▶ Task directions:
Please copy every line of the data in which the string "Adana" appears.

Page-level text extractions
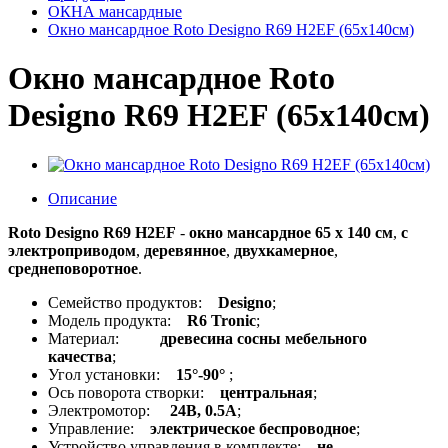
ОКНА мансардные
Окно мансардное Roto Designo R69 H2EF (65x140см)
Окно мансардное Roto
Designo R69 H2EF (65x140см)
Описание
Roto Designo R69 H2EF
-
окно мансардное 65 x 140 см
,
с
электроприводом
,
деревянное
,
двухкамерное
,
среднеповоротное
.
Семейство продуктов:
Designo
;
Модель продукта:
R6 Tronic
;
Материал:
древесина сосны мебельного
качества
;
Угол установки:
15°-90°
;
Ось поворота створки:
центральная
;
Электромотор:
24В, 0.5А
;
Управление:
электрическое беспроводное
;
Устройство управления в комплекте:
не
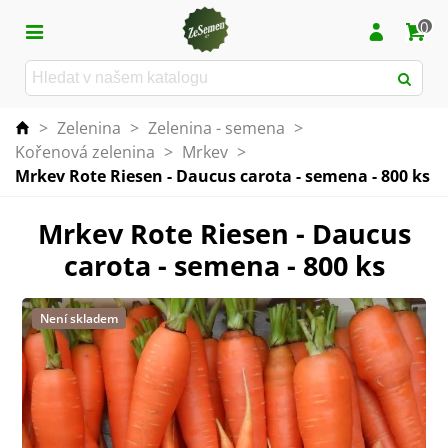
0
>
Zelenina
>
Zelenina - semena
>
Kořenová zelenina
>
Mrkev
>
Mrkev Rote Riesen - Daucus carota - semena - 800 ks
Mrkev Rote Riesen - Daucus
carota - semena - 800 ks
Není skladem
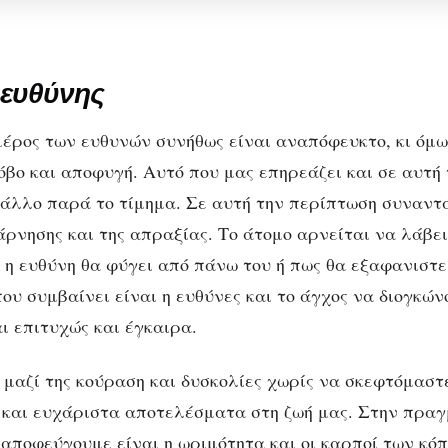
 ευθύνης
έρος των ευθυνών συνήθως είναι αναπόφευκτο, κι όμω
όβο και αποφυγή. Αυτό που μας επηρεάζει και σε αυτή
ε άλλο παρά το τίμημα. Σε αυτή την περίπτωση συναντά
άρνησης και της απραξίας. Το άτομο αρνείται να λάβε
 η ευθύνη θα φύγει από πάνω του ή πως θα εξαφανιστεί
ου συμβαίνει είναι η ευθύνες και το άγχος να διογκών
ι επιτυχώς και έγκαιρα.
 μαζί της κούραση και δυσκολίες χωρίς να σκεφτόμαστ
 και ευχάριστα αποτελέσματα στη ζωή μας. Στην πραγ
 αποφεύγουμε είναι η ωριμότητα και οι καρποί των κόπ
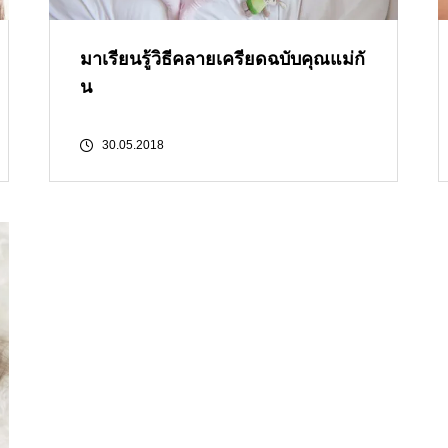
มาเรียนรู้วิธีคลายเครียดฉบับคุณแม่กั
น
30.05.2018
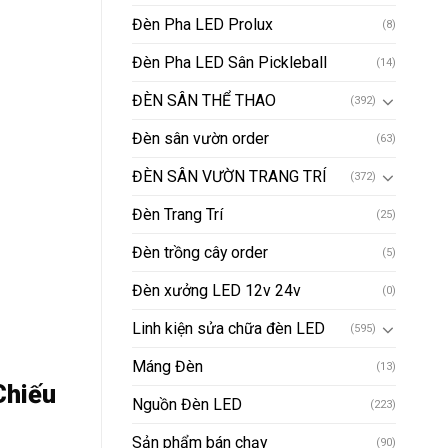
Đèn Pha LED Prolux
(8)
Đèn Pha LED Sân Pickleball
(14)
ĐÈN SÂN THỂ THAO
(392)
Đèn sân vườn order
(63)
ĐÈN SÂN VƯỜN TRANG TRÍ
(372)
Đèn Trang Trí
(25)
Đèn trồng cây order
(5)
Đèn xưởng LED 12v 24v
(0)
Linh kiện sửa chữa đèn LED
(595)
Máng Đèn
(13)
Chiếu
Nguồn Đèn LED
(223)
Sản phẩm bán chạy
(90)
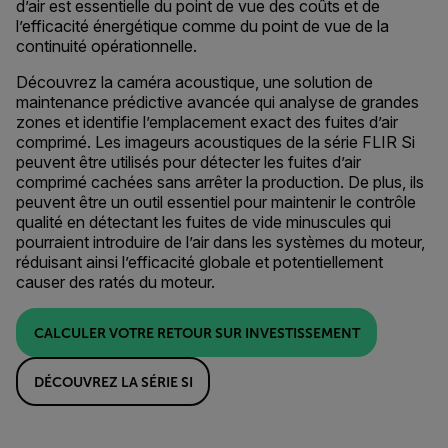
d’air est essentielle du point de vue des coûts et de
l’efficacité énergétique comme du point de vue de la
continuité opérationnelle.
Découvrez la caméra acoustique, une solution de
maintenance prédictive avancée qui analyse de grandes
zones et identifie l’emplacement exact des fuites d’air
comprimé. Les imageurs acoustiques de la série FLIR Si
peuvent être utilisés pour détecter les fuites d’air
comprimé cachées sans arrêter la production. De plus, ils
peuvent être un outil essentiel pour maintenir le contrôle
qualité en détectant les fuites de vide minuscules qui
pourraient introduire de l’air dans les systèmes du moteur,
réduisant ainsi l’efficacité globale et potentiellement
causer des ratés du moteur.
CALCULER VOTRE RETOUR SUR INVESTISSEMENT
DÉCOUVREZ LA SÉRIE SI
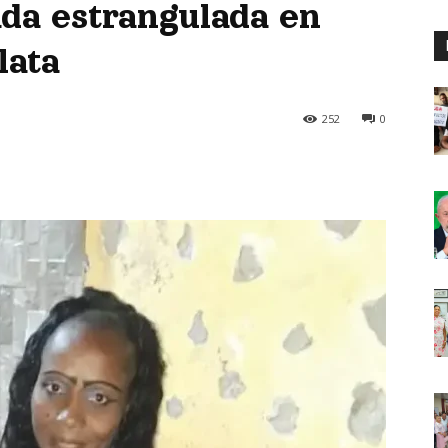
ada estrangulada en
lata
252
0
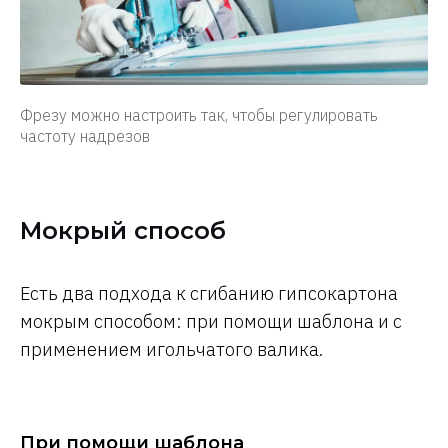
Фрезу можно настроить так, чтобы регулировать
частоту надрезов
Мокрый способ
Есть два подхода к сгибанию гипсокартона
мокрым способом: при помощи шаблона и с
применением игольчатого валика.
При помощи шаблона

* * *

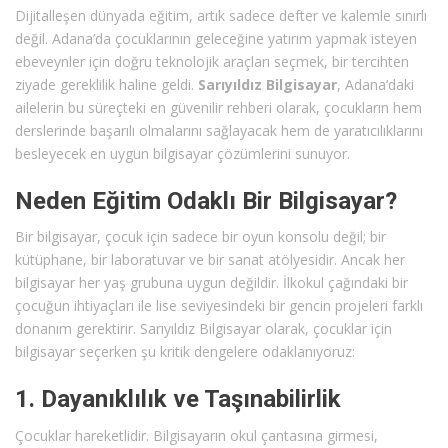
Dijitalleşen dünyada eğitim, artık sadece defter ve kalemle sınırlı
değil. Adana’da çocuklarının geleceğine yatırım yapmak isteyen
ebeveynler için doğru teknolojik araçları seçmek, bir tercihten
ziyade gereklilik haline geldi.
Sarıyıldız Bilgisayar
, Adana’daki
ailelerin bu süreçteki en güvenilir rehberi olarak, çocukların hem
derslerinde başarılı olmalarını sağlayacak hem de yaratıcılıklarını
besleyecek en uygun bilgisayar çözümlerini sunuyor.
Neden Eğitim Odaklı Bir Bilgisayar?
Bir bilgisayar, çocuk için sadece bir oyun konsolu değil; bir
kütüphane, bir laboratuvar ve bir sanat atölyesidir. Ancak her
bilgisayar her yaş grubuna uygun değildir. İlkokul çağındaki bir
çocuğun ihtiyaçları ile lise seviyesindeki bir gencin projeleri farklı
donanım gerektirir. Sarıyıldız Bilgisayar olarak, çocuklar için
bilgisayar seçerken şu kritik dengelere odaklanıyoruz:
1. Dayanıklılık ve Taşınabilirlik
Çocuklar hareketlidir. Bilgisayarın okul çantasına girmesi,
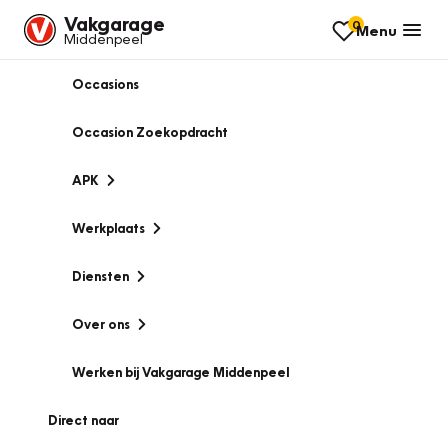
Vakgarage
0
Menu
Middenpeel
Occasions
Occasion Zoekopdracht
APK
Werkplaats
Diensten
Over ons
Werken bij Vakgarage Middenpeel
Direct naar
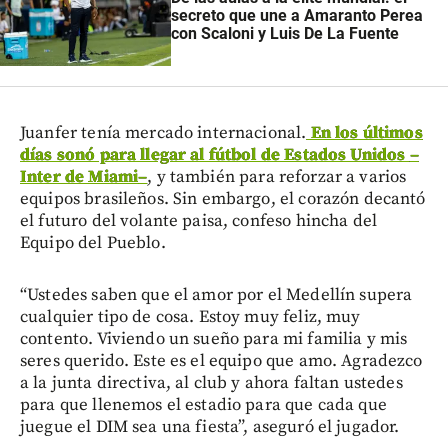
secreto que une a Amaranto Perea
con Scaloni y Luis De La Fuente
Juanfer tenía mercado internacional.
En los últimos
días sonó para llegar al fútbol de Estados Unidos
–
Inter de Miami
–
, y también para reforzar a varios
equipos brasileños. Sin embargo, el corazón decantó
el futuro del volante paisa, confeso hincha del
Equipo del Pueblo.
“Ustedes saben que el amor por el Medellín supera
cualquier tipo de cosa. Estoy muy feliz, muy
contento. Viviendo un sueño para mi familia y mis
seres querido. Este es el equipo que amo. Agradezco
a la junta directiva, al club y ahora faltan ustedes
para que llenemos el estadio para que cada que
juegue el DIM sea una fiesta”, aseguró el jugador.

▶ Answer to the exercise:
değil. Adana’da çocuklarının geleceğine yatırım yapmak isteyen
, Adana’daki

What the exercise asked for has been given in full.